Published in  
Matters of the Heart
 on  
October 12, 2020

The Living Corpse.

The fifteen year old hastily wore his school jacket and hurried down the steps as he was getting late for school. This was the second time in a row and his teacher would surely go ballistic and give him a piece of his mind if he arrived late to class again.

‘Ahmad!! Have breakfast! At least a glass of milk! Skipping breakfast everyday will have detrimental effects on your health later’ said his mother in an exhausted tone.

Ahmad responded in a brisk voice as he picked up his backpack, ‘Mamma apko baad ki tension hai, mujhe aj ki tension hai! Sir jaansay maardengay aaj!’

As he tore down the street on his bicycle his mother looked at him with glistening eyes envisioning the great man he would soon become.

A few hours later she hears her son is dead.

Is that it?
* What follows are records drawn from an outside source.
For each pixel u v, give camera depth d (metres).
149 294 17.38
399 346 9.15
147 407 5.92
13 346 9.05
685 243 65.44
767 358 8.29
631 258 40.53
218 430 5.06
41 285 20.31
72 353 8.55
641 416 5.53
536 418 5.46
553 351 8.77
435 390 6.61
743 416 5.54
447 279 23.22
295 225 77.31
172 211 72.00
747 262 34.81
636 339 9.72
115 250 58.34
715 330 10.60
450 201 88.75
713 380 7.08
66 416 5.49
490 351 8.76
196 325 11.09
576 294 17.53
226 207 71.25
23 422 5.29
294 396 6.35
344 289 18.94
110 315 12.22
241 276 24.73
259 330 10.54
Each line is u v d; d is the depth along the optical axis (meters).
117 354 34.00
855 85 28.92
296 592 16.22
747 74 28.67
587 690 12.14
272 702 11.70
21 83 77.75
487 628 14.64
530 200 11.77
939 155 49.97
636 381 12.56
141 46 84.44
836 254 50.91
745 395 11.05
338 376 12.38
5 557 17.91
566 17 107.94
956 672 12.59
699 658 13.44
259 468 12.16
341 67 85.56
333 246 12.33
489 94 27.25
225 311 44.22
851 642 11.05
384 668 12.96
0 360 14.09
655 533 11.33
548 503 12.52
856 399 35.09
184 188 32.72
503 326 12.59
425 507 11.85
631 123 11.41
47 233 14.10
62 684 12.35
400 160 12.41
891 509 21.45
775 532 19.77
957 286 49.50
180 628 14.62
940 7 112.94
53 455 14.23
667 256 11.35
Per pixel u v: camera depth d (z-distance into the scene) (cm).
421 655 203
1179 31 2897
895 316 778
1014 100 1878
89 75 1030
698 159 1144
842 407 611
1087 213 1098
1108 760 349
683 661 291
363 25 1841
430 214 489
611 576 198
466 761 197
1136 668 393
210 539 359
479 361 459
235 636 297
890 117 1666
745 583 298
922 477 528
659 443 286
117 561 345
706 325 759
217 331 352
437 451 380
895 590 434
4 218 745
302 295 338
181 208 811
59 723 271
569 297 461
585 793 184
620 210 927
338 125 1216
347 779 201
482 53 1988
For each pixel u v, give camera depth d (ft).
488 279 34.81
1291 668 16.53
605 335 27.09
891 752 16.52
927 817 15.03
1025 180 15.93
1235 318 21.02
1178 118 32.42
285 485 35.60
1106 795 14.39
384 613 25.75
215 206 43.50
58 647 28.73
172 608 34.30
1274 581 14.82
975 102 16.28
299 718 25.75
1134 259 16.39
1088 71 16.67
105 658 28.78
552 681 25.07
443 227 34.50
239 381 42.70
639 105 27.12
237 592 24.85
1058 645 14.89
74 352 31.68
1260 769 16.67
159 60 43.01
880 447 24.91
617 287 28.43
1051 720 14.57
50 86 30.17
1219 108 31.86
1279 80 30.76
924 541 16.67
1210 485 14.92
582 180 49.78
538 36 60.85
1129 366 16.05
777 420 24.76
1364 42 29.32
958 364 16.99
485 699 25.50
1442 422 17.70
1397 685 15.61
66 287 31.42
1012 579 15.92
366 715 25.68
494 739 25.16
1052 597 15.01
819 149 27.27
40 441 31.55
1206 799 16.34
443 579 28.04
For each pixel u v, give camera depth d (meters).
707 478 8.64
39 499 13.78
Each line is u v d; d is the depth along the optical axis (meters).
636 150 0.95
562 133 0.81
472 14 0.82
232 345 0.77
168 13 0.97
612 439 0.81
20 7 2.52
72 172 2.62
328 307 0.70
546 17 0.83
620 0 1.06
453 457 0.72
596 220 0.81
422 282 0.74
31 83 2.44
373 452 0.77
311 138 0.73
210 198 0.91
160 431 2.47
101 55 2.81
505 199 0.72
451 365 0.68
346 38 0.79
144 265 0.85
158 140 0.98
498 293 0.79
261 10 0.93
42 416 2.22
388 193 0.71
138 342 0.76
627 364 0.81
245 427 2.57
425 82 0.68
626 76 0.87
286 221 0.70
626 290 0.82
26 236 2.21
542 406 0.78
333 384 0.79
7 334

Everything just comes crumbling down to pieces right in front of her eyes. The thread with which she had weaved the fabric of dreams, hopes and aspirations since the past fifteen years was barbarically snatched from her and ripped into pieces.

She sits speechless, aghast maybe; she doesn’t know how to respond. What do you say when someone tells you that your child is dead. He was solving an equation when it happened. They tell her that they found his bloodstained shoes. She has a vacant expression on her face. ‘Are these people mad? What kind of nonsense are they uttering? Ahmad asked me prepare AlooGosh for him today. I wonder when he will be back. They say he is dead.’ She has a devastated look on her face.

She could give the whole world just to rewind those few hours; she could give anything they would ask. All she wanted was to hear him.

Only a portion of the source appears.